What does the future hold in 2020?
With the UK general election held at the end of 2019 returning a majority government and Brexit occurring at the end of January 2020, the year began with less political uncertainty. The Conservatives now have a five year parliamentary term, removing the uncertainty that had plagued government. Although the continued impact of Brexit was an unknown factor, the property industry hoped to see confidence returning at the beginning of the year, anticipating that people would begin to make decisions that they had previously delayed due to the uncertainty.
According to the RICS housing survey published at the end of 2019, the outlook for transaction numbers in 2020 was however forecast to be static, despite the greater political certainty. The same survey predicted that house prices would rise this year but by only a small amount, no more than 2% year on year. It appears therefore that the traditional post election bounce is unlikely to have any great impact in 2020, although the RICS did hope that confidence would begin to return slowly to the housing market.
Low stock levels of properties on the market, static transaction levels and continuing lack of confidence by buyers were likely to translate into an uncertain and difficult time for those in the property industry. For those considering a move who do not have any urgent need to proceed, for example, a job relocation, the decision may well have been to stay put for the time being. Any conveyancer was therefore likely to find the market for their services challenging in 2020.

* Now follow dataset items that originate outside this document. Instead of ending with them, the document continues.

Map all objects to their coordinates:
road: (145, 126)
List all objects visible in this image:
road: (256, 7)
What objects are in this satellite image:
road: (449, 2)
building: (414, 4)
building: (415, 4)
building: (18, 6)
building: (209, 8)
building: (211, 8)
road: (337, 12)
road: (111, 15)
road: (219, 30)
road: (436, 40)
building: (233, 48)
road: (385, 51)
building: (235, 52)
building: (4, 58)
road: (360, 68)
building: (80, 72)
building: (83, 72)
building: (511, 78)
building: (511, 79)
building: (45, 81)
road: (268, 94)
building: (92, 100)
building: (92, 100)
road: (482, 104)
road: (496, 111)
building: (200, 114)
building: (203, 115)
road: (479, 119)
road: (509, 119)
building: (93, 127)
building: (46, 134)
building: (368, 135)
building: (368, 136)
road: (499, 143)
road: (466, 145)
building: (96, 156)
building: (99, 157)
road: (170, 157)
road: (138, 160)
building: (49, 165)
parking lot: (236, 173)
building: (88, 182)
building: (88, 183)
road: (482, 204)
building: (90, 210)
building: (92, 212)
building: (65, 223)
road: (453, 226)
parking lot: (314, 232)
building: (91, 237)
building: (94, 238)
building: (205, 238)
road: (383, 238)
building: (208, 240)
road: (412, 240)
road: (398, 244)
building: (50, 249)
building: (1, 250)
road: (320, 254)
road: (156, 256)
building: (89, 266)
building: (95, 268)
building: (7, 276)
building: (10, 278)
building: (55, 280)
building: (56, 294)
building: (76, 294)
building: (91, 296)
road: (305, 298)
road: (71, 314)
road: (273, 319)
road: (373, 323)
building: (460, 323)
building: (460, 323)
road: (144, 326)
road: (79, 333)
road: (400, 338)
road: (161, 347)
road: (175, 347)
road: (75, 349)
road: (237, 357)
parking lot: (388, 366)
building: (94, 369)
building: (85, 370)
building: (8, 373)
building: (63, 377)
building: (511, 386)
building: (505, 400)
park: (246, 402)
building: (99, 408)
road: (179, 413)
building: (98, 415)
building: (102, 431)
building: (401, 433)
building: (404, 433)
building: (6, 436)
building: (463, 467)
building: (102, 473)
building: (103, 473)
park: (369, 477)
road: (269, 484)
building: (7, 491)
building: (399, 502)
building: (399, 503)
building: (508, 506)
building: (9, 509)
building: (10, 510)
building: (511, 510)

Traditionally, the spring period is one of the busiest in the property market, with conveyancers and surveyors finding themselves busy and house price growth strong. However, the position in 2020 is unprecedented. The outbreak of Coronavirus has affected the UK property market, firstly with buyers and sellers reluctant to commit to transactions and then the sector effectively being shut down for all but the most urgent existing transactions where contracts had already been exchanged.
When the government’s lockdown provisions are eventually eased and the industry is freed to work again confidence is likely to remain low. With buyers less confident about their purchases and banks likely to be more stringent with lending requirements, some in the industry may find greater demand for their services. Buyers are more likely to instruct a building surveyor to carry out a more detailed survey to ensure their money is being well spent. For further details about how a full RICS building survey from a building surveyor can assist an anxious buyer, please see for example building surveyor.
It is possible that once the government’s lockdown provisions are eased and the outbreak has peaked, those who have delayed house purchase decisions will look to return to the market. However, in many cases this will be dependent on their jobs still being available and normality returning to the mortgage market, making this a very uncertain year for conveyancers and others in the industry.